## Work request
The records below are to be restated word for word, with every picture left out.

Saved data entries
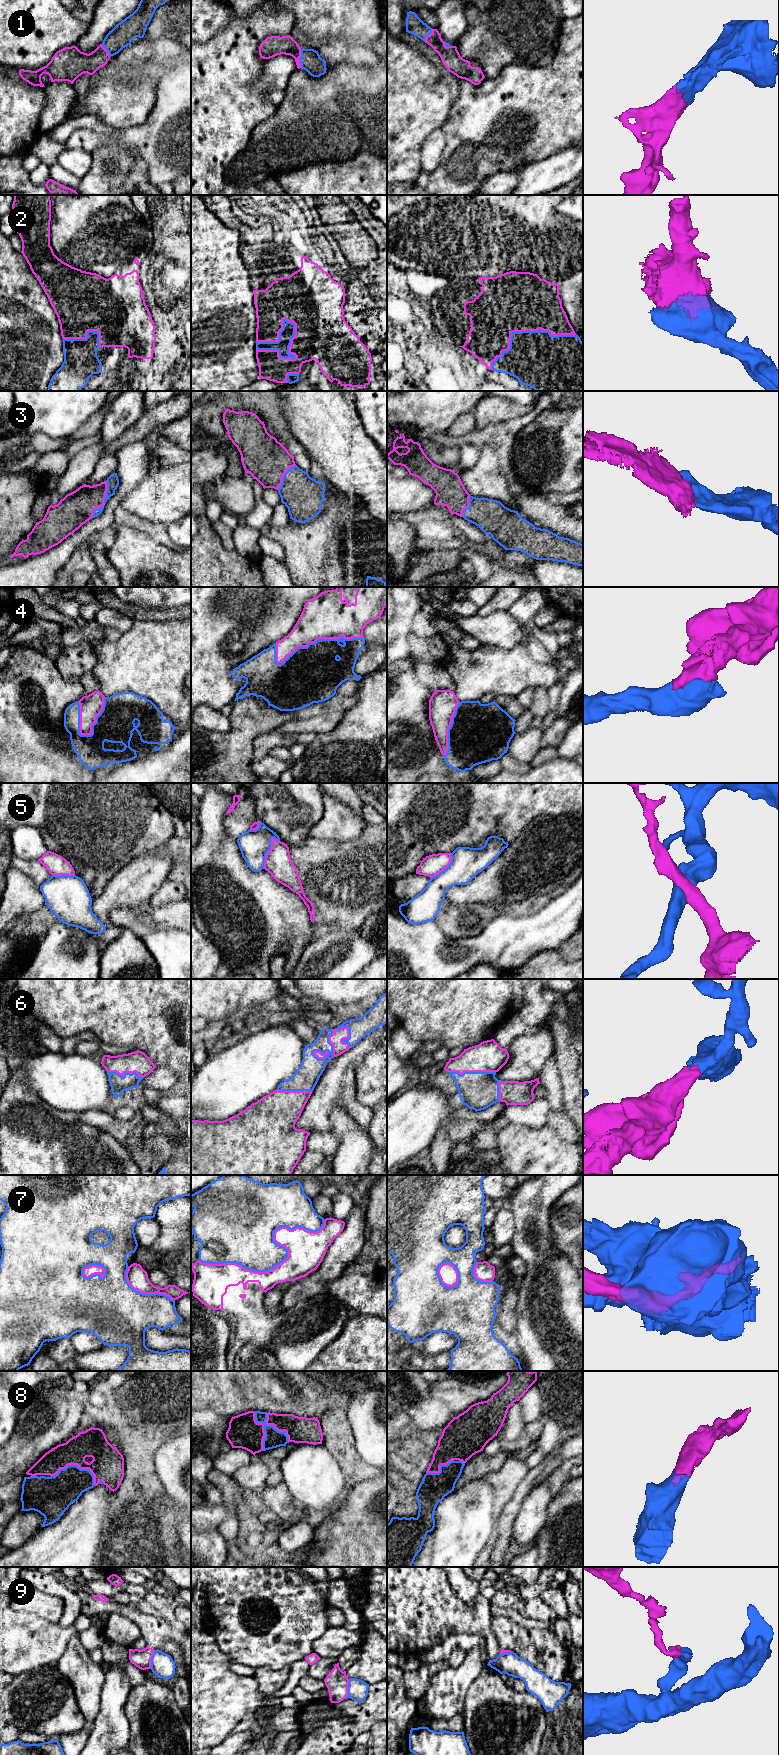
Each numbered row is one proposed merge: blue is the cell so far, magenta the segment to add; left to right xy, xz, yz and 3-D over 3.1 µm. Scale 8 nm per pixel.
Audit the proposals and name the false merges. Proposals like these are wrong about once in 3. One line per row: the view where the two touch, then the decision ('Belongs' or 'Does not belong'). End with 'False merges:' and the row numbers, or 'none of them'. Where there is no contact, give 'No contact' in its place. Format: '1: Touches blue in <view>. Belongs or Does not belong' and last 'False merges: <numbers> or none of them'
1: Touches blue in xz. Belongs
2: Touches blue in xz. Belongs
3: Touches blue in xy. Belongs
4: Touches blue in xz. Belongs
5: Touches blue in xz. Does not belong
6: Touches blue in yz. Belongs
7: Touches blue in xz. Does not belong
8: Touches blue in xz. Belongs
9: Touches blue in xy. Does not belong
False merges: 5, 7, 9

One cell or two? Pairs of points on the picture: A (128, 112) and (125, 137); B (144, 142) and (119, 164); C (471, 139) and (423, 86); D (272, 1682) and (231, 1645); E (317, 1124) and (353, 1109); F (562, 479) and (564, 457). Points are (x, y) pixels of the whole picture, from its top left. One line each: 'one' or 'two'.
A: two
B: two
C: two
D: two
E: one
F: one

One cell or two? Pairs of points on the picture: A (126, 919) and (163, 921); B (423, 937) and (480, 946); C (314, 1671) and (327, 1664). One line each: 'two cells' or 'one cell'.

## Exercise solution
Each numbered row is one proposed merge: blue is the cell so far, magenta the segment to add; left to right xy, xz, yz and 3-D over 3.1 µm. Scale 8 nm per pixel.
Audit the proposals and name the false merges. Proposals like these are wrong about once in 3. One line per row: the view where the two touch, then the decision ('Belongs' or 'Does not belong'). End with 'False merges:' and the row numbers, or 'none of them'. Where there is no contact, give 'No contact' in its place. Format: '1: Touches blue in <view>. Belongs or Does not belong' and last 'False merges: <numbers> or none of them'
1: Touches blue in xz. Belongs
2: Touches blue in xz. Belongs
3: Touches blue in xy. Belongs
4: Touches blue in xz. Belongs
5: Touches blue in xz. Does not belong
6: Touches blue in yz. Belongs
7: Touches blue in xz. Does not belong
8: Touches blue in xz. Belongs
9: Touches blue in xy. Does not belong
False merges: 5, 7, 9

One cell or two? Pairs of points on the picture: A (128, 112) and (125, 137); B (144, 142) and (119, 164); C (471, 139) and (423, 86); D (272, 1682) and (231, 1645); E (317, 1124) and (353, 1109); F (562, 479) and (564, 457). Points are (x, y) pixels of the whole picture, from its top left. One line each: 'one' or 'two'.
A: two
B: two
C: two
D: two
E: one
F: one

One cell or two? Pairs of points on the picture: A (126, 919) and (163, 921); B (423, 937) and (480, 946); C (314, 1671) and (327, 1664). One line each: 'two cells' or 'one cell'.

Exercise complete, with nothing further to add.